Find the lines in the entries that follow where the word "buttons" occurs, and state how many there are, with no other words.

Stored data
================

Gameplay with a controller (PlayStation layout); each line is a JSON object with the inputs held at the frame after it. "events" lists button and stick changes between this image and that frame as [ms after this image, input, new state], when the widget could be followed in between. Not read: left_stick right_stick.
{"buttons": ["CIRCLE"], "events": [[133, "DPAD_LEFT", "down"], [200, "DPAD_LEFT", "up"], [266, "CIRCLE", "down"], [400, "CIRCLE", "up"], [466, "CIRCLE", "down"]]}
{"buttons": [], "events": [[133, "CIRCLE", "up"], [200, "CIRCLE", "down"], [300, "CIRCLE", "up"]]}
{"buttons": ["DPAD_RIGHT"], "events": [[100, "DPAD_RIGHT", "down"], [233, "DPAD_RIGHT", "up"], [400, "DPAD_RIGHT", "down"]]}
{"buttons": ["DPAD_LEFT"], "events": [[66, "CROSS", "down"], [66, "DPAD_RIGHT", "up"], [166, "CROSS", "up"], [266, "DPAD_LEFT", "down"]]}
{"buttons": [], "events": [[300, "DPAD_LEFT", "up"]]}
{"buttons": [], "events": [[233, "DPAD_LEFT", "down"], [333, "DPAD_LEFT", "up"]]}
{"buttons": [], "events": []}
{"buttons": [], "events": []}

================

◆ **Expected answer**
8